What to produce - Write out the data that follows. Keep every character unchanged.

Material provided -
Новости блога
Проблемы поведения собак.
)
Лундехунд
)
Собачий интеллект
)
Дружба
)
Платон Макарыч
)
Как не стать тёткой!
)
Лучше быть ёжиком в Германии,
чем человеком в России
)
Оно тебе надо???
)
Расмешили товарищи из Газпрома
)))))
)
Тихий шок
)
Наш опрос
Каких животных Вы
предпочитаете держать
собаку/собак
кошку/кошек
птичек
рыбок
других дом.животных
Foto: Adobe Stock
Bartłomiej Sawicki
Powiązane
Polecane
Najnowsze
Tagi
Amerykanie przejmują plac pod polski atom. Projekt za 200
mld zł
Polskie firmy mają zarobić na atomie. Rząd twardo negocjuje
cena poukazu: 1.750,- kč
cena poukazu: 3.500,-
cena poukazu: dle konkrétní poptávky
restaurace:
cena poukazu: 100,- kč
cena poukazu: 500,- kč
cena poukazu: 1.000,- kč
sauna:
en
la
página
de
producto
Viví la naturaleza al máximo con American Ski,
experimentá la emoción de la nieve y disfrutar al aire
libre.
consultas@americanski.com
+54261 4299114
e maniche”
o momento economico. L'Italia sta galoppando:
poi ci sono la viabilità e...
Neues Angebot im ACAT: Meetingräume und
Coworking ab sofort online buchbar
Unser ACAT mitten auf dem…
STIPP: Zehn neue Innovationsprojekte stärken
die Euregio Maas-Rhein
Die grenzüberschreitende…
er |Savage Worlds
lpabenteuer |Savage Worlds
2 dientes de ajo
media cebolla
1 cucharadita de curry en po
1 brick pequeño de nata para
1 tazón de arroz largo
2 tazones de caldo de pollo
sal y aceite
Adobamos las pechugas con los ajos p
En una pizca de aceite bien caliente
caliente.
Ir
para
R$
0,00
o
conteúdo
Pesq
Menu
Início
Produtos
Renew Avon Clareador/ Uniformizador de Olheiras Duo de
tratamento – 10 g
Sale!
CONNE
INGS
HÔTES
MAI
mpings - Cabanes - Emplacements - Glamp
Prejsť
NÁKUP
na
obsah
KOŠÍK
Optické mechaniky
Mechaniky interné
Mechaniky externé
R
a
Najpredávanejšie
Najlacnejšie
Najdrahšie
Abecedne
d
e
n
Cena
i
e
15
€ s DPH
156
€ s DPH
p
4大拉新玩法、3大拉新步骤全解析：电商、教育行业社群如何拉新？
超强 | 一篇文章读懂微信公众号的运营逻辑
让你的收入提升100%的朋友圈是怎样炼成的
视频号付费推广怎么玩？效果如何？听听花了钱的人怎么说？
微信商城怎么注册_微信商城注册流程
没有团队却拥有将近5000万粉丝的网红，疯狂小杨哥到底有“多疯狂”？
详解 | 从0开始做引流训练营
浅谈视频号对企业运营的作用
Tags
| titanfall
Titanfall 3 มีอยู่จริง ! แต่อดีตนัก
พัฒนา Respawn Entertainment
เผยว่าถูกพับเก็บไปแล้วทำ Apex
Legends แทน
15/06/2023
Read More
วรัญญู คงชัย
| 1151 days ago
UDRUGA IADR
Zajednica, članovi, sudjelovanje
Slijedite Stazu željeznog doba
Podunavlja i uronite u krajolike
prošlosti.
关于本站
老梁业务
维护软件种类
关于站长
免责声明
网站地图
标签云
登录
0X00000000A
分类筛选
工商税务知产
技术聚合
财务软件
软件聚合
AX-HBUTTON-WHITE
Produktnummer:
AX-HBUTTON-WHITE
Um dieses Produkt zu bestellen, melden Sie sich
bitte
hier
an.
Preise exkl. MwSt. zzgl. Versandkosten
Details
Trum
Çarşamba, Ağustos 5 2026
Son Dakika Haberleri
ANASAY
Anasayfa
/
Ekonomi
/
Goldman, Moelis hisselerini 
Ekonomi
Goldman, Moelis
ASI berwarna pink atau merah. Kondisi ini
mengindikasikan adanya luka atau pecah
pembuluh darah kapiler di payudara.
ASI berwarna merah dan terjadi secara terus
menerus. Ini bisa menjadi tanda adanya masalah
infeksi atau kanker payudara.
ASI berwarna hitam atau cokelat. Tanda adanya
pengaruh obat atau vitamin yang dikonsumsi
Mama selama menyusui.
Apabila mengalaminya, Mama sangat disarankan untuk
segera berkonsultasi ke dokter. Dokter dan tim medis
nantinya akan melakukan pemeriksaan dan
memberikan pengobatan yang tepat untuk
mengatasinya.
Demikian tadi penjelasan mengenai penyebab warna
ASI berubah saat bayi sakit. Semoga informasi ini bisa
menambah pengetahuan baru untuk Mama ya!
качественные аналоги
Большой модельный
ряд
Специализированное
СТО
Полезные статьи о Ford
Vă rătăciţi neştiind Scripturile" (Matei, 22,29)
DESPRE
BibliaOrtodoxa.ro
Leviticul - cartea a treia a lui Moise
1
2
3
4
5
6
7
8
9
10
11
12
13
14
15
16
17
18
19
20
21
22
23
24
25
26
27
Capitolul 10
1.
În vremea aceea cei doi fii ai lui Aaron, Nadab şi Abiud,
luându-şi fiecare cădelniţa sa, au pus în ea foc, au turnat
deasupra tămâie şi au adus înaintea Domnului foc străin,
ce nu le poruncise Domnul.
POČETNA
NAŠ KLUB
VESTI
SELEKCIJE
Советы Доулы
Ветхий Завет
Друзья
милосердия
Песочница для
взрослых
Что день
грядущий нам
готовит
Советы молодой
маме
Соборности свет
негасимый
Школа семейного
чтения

Exercise response -
Новости блога
Проблемы поведения собак.
)
Лундехунд
)
Собачий интеллект
)
Дружба
)
Платон Макарыч
)
Как не стать тёткой!
)
Лучше быть ёжиком в Германии,
чем человеком в России
)
Оно тебе надо???
)
Расмешили товарищи из Газпрома
)))))
)
Тихий шок
)
Наш опрос
Каких животных Вы
предпочитаете держать
собаку/собак
кошку/кошек
птичек
рыбок
других дом.животных
Foto: Adobe Stock
Bartłomiej Sawicki
Powiązane
Polecane
Najnowsze
Tagi
Amerykanie przejmują plac pod polski atom. Projekt za 200
mld zł
Polskie firmy mają zarobić na atomie. Rząd twardo negocjuje
cena poukazu: 1.750,- kč
cena poukazu: 3.500,-
cena poukazu: dle konkrétní poptávky
restaurace:
cena poukazu: 100,- kč
cena poukazu: 500,- kč
cena poukazu: 1.000,- kč
sauna:
en
la
página
de
producto
Viví la naturaleza al máximo con American Ski,
experimentá la emoción de la nieve y disfrutar al aire
libre.
consultas@americanski.com
+54261 4299114
e maniche”
o momento economico. L'Italia sta galoppando:
poi ci sono la viabilità e...
Neues Angebot im ACAT: Meetingräume und
Coworking ab sofort online buchbar
Unser ACAT mitten auf dem…
STIPP: Zehn neue Innovationsprojekte stärken
die Euregio Maas-Rhein
Die grenzüberschreitende…
er |Savage Worlds
lpabenteuer |Savage Worlds
2 dientes de ajo
media cebolla
1 cucharadita de curry en po
1 brick pequeño de nata para
1 tazón de arroz largo
2 tazones de caldo de pollo
sal y aceite
Adobamos las pechugas con los ajos p
En una pizca de aceite bien caliente
caliente.
Ir
para
R$
0,00
o
conteúdo
Pesq
Menu
Início
Produtos
Renew Avon Clareador/ Uniformizador de Olheiras Duo de
tratamento – 10 g
Sale!
CONNE
INGS
HÔTES
MAI
mpings - Cabanes - Emplacements - Glamp
Prejsť
NÁKUP
na
obsah
KOŠÍK
Optické mechaniky
Mechaniky interné
Mechaniky externé
R
a
Najpredávanejšie
Najlacnejšie
Najdrahšie
Abecedne
d
e
n
Cena
i
e
15
€ s DPH
156
€ s DPH
p
4大拉新玩法、3大拉新步骤全解析：电商、教育行业社群如何拉新？
超强 | 一篇文章读懂微信公众号的运营逻辑
让你的收入提升100%的朋友圈是怎样炼成的
视频号付费推广怎么玩？效果如何？听听花了钱的人怎么说？
微信商城怎么注册_微信商城注册流程
没有团队却拥有将近5000万粉丝的网红，疯狂小杨哥到底有“多疯狂”？
详解 | 从0开始做引流训练营
浅谈视频号对企业运营的作用
Tags
| titanfall
Titanfall 3 มีอยู่จริง ! แต่อดีตนัก
พัฒนา Respawn Entertainment
เผยว่าถูกพับเก็บไปแล้วทำ Apex
Legends แทน
15/06/2023
Read More
วรัญญู คงชัย
| 1151 days ago
UDRUGA IADR
Zajednica, članovi, sudjelovanje
Slijedite Stazu željeznog doba
Podunavlja i uronite u krajolike
prošlosti.
关于本站
老梁业务
维护软件种类
关于站长
免责声明
网站地图
标签云
登录
0X00000000A
分类筛选
工商税务知产
技术聚合
财务软件
软件聚合
AX-HBUTTON-WHITE
Produktnummer:
AX-HBUTTON-WHITE
Um dieses Produkt zu bestellen, melden Sie sich
bitte
hier
an.
Preise exkl. MwSt. zzgl. Versandkosten
Details
Trum
Çarşamba, Ağustos 5 2026
Son Dakika Haberleri
ANASAY
Anasayfa
/
Ekonomi
/
Goldman, Moelis hisselerini 
Ekonomi
Goldman, Moelis
ASI berwarna pink atau merah. Kondisi ini
mengindikasikan adanya luka atau pecah
pembuluh darah kapiler di payudara.
ASI berwarna merah dan terjadi secara terus
menerus. Ini bisa menjadi tanda adanya masalah
infeksi atau kanker payudara.
ASI berwarna hitam atau cokelat. Tanda adanya
pengaruh obat atau vitamin yang dikonsumsi
Mama selama menyusui.
Apabila mengalaminya, Mama sangat disarankan untuk
segera berkonsultasi ke dokter. Dokter dan tim medis
nantinya akan melakukan pemeriksaan dan
memberikan pengobatan yang tepat untuk
mengatasinya.
Demikian tadi penjelasan mengenai penyebab warna
ASI berubah saat bayi sakit. Semoga informasi ini bisa
menambah pengetahuan baru untuk Mama ya!
качественные аналоги
Большой модельный
ряд
Специализированное
СТО
Полезные статьи о Ford
Vă rătăciţi neştiind Scripturile" (Matei, 22,29)
DESPRE
BibliaOrtodoxa.ro
Leviticul - cartea a treia a lui Moise
1
2
3
4
5
6
7
8
9
10
11
12
13
14
15
16
17
18
19
20
21
22
23
24
25
26
27
Capitolul 10
1.
În vremea aceea cei doi fii ai lui Aaron, Nadab şi Abiud,
luându-şi fiecare cădelniţa sa, au pus în ea foc, au turnat
deasupra tămâie şi au adus înaintea Domnului foc străin,
ce nu le poruncise Domnul.
POČETNA
NAŠ KLUB
VESTI
SELEKCIJE
Советы Доулы
Ветхий Завет
Друзья
милосердия
Песочница для
взрослых
Что день
грядущий нам
готовит
Советы молодой
маме
Соборности свет
негасимый
Школа семейного
чтения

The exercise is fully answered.